Hot-path engineering for the all-pairs join:

  • transitions are stored CSR (per-state sorted slice) → O(log deg) lookup, O(len) memory, no hashing — and crucially no O(deg) scan at the high-degree root, which the scan hammers when strings are dissimilar;
  • the b-side automaton is prebuilt once per string (build_sam) and reused for every pair, so the all-pairs cost is n builds + n² scans, not n² builds.

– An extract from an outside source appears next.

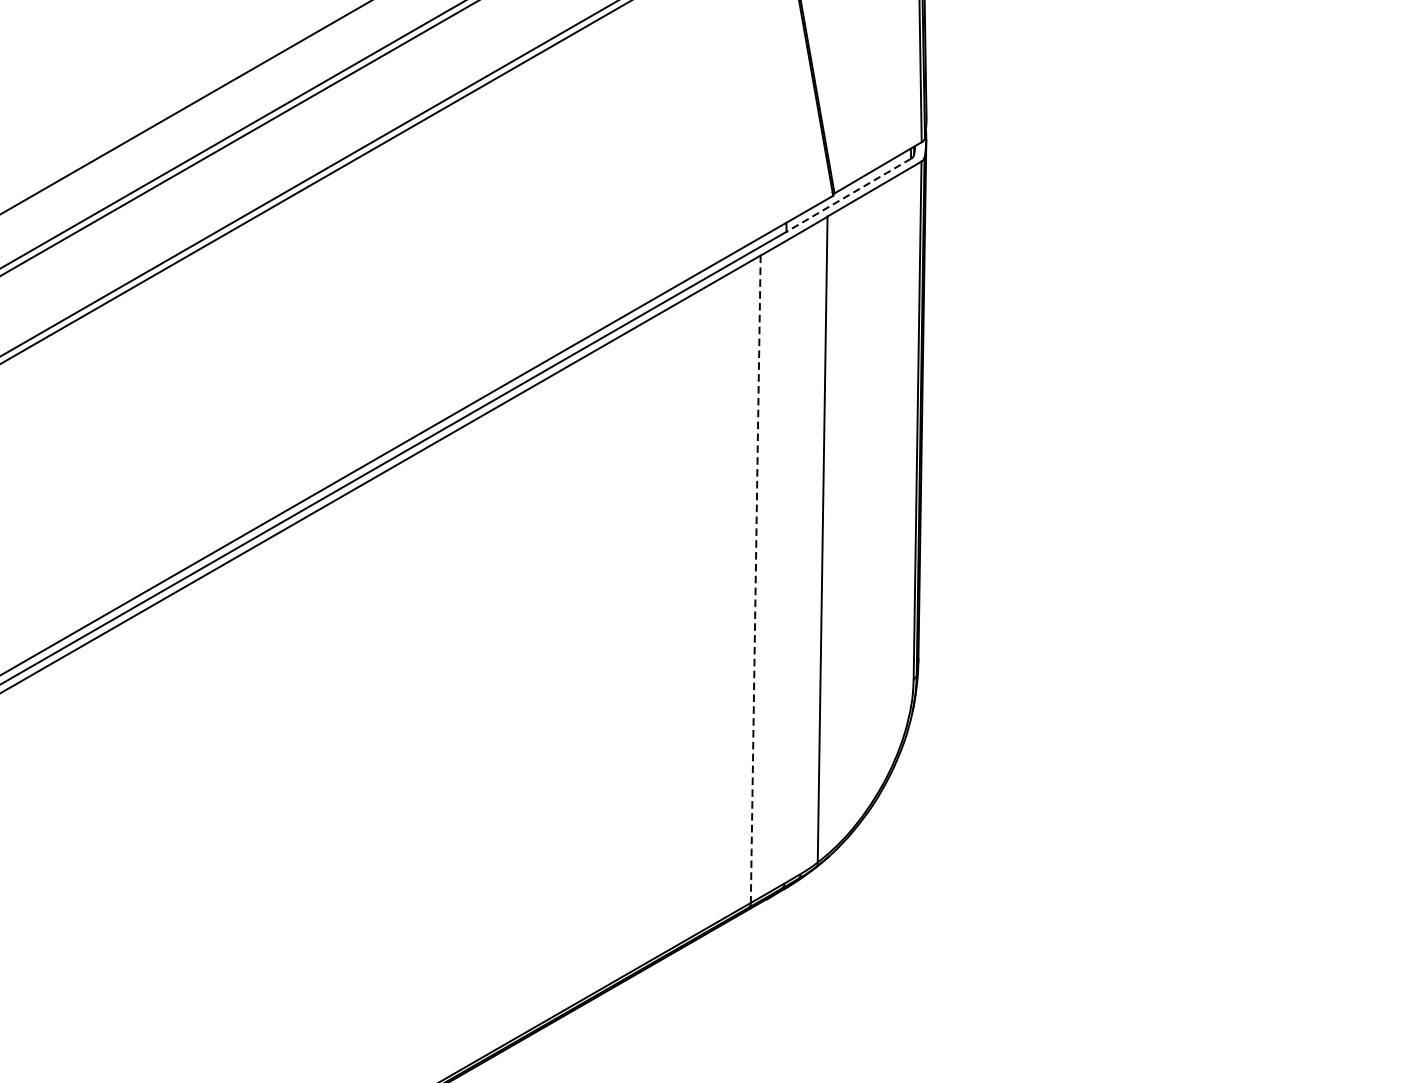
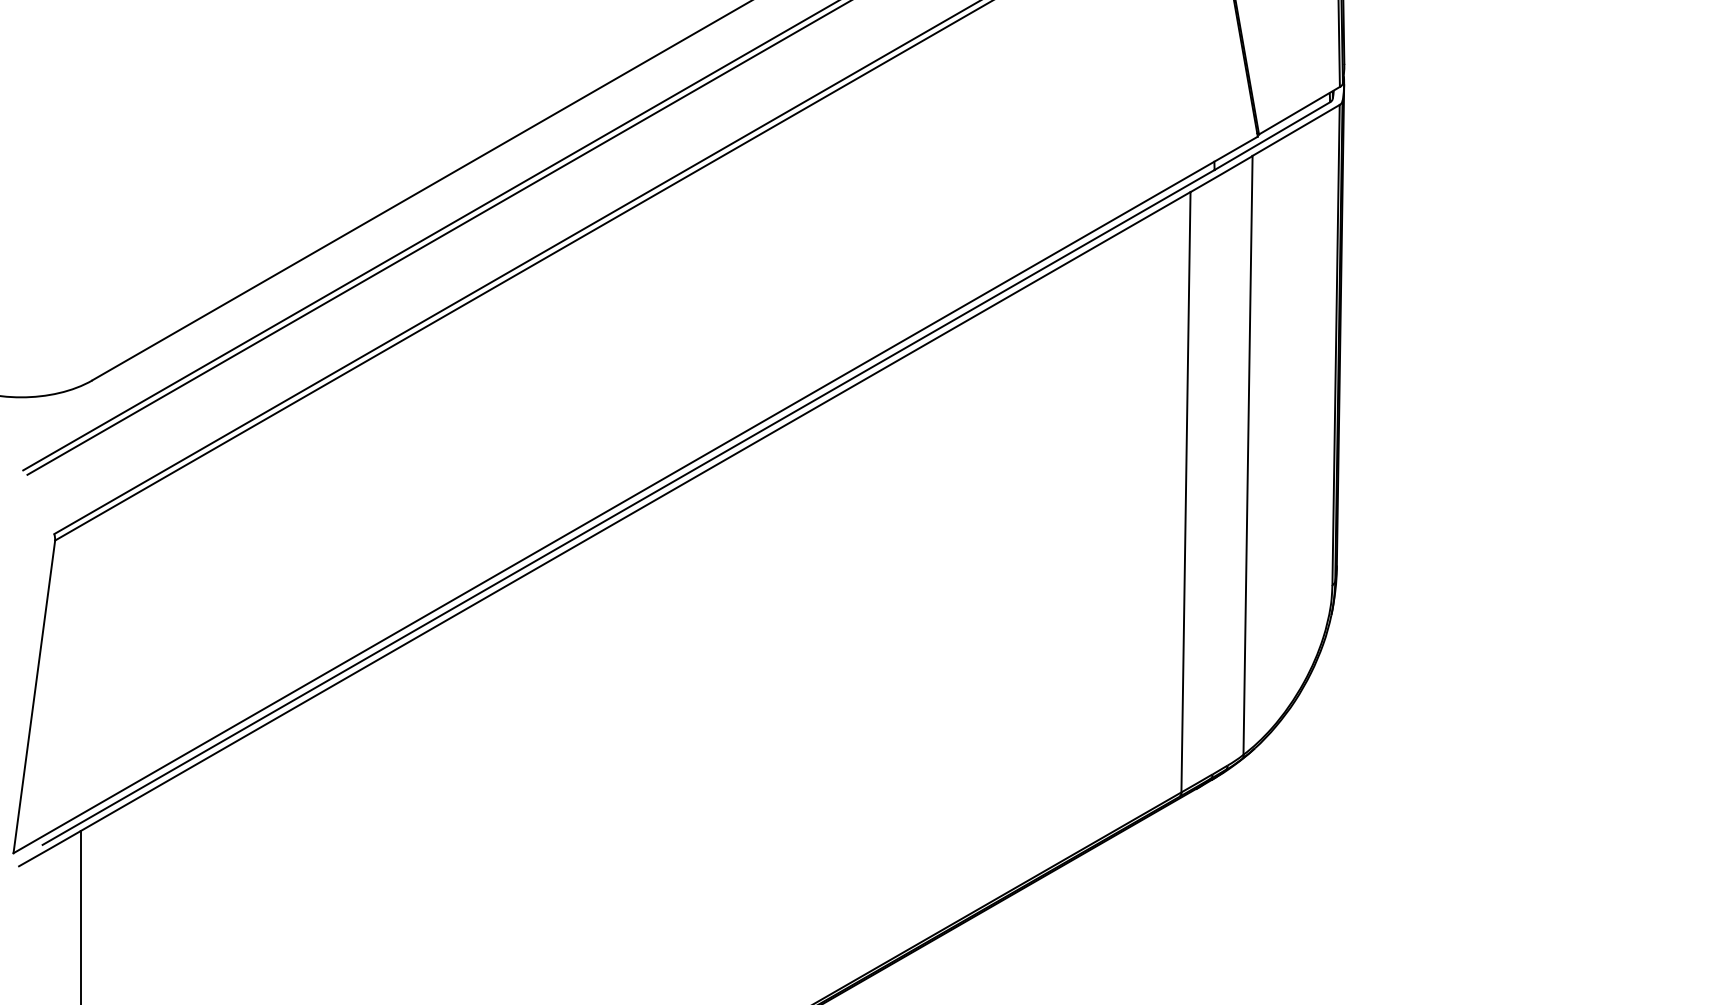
line: (849, 195) -> (1272, 136), dashed -> solid
line: (755, 579) -> (1185, 492), dashed -> solid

Operates on char (code points), so it is bit-identical to difflib on non-ASCII.

Structs§

Sam
Suffix automaton with CSR (sorted-per-state) transitions — built once, queried by scans.

Functions§

build_sam
Build (and finalize) the suffix automaton of b — prebuild once, reuse across pairs.
gestalt_edge
Edge test that also yields the exact ratio: Some(ratio) iff RO(a,b) >= threshold, else None. Keeps the reject early-exit (abort the instant the upper bound M + Σ min(window) < need) but computes full M on the qualifying branch so the cached ratio feeds the cluster min_sim — caching edge ratios here means min_sim only recomputes the rare non-edge (chained) intra-cluster pairs, not the whole dense blob. Bit-identical to (let r = ratio; (r >= threshold).then_some(r)).
gestalt_qualifies
Threshold-aware exact decision: does RO(a,b) ≥ threshold? Computes the matched total M with two-sided early-exit — accept the instant M ≥ need, reject the instant the upper bound M + Σ min(window lengths) < need. Exact (the bound never drops a qualifying pair), and dissimilar pairs abort long before the full decomposition. need = ⌈threshold·(|a|+|b|)/2⌉.
gestalt_qualifies_ms
The threshold early-exit recursion given precomputed matching statistics (fstate/fmatch for a of length na vs sam_b). Split out so the scan can be done in an MLP batch separately.
gestalt_ratio
gestalt_ratio(a, b) -> float: exact difflib ratio, computed via suffix-automaton LCS.
gestalt_ratio_capped
Cluster min_sim helper: returns the exact ratio when RO(a,b) <= cap, otherwise a value > cap (it accept-early-exits the instant M exceeds the cap’s bound). Used to find a cluster’s minimum pairwise ratio with cur = cur.min(gestalt_ratio_capped(a, b, sam, cur)): in a dense cluster the dominant high-ratio pairs blow past cur and are pruned after the first block or two, so full M is computed only for the genuinely-low pairs. Bit-identical minimum to the full ratio.
gestalt_ratio_chars
gestalt_ratio_prebuilt
Ratio of a vs the string the prebuilt sam_b was built from (= b).
matching_stats_cost
Cost probe: run only the matching-statistics scan of a vs sam_b (the unavoidable per-pair floor — RO’s first block is an LCS, Θ(|a|)) and return a checksum so it isn’t optimized out. Measures the pure scan throughput separate from the RO recursion.